Pancharatna kritis (Sanskrit pancha, five + ratna, gem) are a set of five kritis (songs) in Carnatic music, composed by Tyagaraja.
Saint Tyagaraja is probably the most well known of the composers in Carnatic music which is the classical music of South India. He lived in the late 18th century and early 19th century in Tiruvayyaru in Tanjore district in modern day Tamil Nadu. He is listed along with Muthuswami Dikshitar and Syama Sastri as the 'Musical Trinity' of Carnatic Music. His compositions are well known and sung today in classical music concerts. Around 750 of his compositions survive today. A key feature of his compositions is that very serious philosophical and even general themes relating to the human condition are set in a religious context accompanied by musicality of a very high order and all this in very simple colloquial Telugu which is easily understood by the common person.
The Pancharatna kritis of Tyagaraja are in praise of his beloved deity, Lord Ramachandra and are long and extremely skilful musical compositions. They are actually set in the style of a Ragam Tanam Pallavi (RTP) with the charanas (stanzas) substituting for the kalpana swaras (improvisatory passages) in the pallavi section of the RTP.
The Pancharatna Kritis of Thyagaraja consist of the following:
Jagadananda Karaka - Raga Nata
Dudukugala - Raga Gaula
Sadhinchene - Raga Arabhi
Kanakana Ruchira - Raga Varali
Endaro Mahanubhavulu - Raga Sri
The ragas or melodic forms of these compositions (Nata, Gaula, Arabhi, Varali, Sri) are the five Ghana ragas of Carnatic music also called the ghanapanchaka. They are so called because they are suited to playing tanam on the veena. Nata and Varali are the most ancient of the Carnatic ragas and date back 1000 years.

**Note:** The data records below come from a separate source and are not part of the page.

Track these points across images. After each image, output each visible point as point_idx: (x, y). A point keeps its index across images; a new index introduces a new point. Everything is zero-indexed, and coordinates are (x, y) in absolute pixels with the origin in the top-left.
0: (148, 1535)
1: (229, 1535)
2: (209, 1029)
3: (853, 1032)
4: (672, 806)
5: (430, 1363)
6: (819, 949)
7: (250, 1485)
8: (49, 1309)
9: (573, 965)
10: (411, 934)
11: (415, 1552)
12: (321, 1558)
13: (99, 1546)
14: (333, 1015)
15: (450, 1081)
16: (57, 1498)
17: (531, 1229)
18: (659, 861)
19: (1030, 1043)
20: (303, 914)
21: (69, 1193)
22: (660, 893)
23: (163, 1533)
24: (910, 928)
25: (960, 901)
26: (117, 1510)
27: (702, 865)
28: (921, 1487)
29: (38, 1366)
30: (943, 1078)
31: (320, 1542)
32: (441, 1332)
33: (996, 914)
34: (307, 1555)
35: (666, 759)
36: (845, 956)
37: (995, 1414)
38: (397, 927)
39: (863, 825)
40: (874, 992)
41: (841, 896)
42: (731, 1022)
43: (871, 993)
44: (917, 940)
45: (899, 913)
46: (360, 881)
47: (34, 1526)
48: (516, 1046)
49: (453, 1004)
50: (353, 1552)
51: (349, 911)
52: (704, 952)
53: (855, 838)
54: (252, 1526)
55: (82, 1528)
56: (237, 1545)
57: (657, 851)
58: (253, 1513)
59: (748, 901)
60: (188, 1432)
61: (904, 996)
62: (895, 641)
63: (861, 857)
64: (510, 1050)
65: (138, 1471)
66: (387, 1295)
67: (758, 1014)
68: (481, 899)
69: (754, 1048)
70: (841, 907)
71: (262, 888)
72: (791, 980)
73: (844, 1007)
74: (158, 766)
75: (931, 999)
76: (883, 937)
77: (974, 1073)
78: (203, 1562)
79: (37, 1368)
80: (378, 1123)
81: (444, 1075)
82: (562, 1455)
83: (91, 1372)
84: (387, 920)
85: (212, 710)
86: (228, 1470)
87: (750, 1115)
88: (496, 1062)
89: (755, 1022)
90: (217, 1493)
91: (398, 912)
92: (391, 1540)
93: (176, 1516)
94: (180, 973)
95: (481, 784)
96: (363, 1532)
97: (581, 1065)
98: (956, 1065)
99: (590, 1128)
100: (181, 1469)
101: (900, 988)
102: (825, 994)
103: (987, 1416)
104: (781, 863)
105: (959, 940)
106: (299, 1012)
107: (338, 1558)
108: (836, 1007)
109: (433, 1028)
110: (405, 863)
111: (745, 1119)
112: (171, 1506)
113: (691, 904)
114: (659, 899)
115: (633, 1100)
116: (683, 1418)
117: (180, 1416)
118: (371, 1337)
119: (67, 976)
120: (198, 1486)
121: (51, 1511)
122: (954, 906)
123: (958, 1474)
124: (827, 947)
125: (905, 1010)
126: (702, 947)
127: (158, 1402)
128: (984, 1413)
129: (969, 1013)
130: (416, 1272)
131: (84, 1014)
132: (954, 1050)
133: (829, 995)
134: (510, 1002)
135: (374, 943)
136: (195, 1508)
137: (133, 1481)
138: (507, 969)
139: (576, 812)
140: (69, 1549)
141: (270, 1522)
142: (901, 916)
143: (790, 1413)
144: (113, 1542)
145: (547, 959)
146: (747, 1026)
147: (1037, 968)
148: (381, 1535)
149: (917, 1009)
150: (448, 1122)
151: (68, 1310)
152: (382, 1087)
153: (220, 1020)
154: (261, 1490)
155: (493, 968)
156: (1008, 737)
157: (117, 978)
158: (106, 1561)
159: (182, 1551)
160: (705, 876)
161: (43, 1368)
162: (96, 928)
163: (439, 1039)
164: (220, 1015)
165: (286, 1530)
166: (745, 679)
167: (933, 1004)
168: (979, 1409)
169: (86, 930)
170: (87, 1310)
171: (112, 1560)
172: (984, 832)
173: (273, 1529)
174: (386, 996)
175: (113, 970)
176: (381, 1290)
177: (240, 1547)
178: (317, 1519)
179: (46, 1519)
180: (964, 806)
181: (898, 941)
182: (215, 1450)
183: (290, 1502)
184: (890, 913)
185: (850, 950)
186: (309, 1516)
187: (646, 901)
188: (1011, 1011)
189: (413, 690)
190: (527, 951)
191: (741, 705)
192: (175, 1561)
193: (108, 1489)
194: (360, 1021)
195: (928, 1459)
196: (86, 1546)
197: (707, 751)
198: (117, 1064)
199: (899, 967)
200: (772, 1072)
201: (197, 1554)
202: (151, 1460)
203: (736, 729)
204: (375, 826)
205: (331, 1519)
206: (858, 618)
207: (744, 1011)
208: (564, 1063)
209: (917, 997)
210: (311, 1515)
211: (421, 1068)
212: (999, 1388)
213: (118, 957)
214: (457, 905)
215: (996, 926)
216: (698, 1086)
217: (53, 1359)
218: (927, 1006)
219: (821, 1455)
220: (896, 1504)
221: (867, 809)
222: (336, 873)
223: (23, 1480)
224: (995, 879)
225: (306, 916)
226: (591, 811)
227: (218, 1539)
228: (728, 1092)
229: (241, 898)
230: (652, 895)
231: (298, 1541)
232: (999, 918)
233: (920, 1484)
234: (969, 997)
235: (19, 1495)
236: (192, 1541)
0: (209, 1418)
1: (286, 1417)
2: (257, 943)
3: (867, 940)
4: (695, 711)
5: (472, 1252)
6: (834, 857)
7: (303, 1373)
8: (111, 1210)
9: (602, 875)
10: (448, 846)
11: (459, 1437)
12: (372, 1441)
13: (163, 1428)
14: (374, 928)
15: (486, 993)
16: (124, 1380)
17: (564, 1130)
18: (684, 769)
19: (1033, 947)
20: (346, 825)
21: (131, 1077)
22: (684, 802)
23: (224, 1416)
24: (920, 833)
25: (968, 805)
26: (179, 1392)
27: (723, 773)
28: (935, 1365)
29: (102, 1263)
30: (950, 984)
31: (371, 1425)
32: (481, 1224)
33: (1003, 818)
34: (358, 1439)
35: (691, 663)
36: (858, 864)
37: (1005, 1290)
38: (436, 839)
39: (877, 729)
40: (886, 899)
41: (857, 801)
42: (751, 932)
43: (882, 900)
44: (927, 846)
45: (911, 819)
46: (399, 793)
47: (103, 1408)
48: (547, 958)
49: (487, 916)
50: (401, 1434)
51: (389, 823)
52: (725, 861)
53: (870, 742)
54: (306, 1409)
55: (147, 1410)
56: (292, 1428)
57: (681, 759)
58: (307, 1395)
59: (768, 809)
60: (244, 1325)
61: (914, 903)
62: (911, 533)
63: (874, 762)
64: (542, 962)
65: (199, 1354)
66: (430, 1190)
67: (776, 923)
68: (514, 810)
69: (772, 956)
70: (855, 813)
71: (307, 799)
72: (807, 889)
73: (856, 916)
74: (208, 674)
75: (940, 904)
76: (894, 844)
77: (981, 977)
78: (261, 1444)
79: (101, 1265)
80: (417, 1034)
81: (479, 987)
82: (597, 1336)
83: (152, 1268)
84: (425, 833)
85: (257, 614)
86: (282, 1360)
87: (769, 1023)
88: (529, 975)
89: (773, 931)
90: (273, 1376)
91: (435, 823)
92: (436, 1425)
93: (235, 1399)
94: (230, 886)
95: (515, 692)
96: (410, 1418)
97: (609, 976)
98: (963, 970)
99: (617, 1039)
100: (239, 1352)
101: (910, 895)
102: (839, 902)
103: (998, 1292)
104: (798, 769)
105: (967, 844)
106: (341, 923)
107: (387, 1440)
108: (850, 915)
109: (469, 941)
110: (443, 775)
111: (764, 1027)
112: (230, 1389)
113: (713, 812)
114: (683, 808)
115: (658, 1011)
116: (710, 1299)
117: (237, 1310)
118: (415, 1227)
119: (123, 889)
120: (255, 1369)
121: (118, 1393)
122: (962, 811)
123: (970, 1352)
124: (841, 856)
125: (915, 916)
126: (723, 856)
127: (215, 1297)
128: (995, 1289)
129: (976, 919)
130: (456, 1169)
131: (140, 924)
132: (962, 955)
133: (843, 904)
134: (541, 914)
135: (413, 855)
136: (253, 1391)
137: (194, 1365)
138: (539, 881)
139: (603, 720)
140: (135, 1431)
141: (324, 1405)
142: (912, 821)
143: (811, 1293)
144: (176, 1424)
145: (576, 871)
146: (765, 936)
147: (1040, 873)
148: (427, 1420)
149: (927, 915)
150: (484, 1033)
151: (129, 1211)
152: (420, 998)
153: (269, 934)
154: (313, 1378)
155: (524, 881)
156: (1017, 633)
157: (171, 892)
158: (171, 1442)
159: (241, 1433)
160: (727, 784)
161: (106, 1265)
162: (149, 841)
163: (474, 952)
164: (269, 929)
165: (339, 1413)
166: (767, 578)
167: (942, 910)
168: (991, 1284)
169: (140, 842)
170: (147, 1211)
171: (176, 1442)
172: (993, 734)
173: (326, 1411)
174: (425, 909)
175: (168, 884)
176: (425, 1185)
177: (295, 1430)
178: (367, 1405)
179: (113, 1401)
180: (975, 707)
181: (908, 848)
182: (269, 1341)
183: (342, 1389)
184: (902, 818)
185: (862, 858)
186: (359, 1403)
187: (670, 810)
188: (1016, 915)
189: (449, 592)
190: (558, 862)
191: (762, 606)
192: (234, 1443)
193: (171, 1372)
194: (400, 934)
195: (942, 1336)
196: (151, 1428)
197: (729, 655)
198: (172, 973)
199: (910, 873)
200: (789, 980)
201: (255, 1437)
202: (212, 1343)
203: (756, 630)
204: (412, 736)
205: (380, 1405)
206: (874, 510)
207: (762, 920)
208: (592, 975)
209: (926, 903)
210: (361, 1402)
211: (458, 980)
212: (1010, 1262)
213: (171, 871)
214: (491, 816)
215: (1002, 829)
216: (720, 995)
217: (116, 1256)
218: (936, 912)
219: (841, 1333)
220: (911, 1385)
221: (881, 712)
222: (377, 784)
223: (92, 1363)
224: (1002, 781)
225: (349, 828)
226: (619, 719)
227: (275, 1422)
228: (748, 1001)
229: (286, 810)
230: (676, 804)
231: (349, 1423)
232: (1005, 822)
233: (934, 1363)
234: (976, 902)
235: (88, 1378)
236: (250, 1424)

A particularly difficult musical challenge has been taken up successfully by Tyagaraja in three of these compositions. The raga Nata has a particularly distinctive use of the 'dhaivatam' note or swara. Tyagaraja has avoided the 'dhaivatam' completely in the first pancharatna kriti without losing the swarupa of Nata ragam. Similarly 'gandharam' is an accidental note of some beauty in Gaula. Tyagaraja avoids this too (except in one instance) without losing the character of the raga. Finally, he avoids the accidental 'dhaivatam' in Sri ragam, again a note that is present in some very characteristic sancharas of this raga. It requires musicality of a very high order to do something like this not once but three times in very common and much loved ragas like these.
Dr. Mangalampalli Balamuralikrishna is one of southern India's most influential vocalists and composers. Known for the optimism and clarity of his three-octave vocals, Balamuralikrishna has consistently displayed a mastery of classical musical traditions of India and has composed more than four hundred pieces. In addition to performing more than 18,000 concerts throughout the world, Balamuralikrishna has released more than 250 cassettes in his native country. According to Swarmi Chimayanda, when you listen to Balamuralikrishna's music, "you can realize what the crazy gropies felt in their ectasy of divine love". A native of Sankaraguptan, a small village in Rojolu Taluk in the East Godvari District of Andhra Prodesh, Balamuralikrishna inherited his musical skills from his parents. His father, Pattabiramayya, played flute, violin and veena, and, his mother, Suryakantamma, played veena.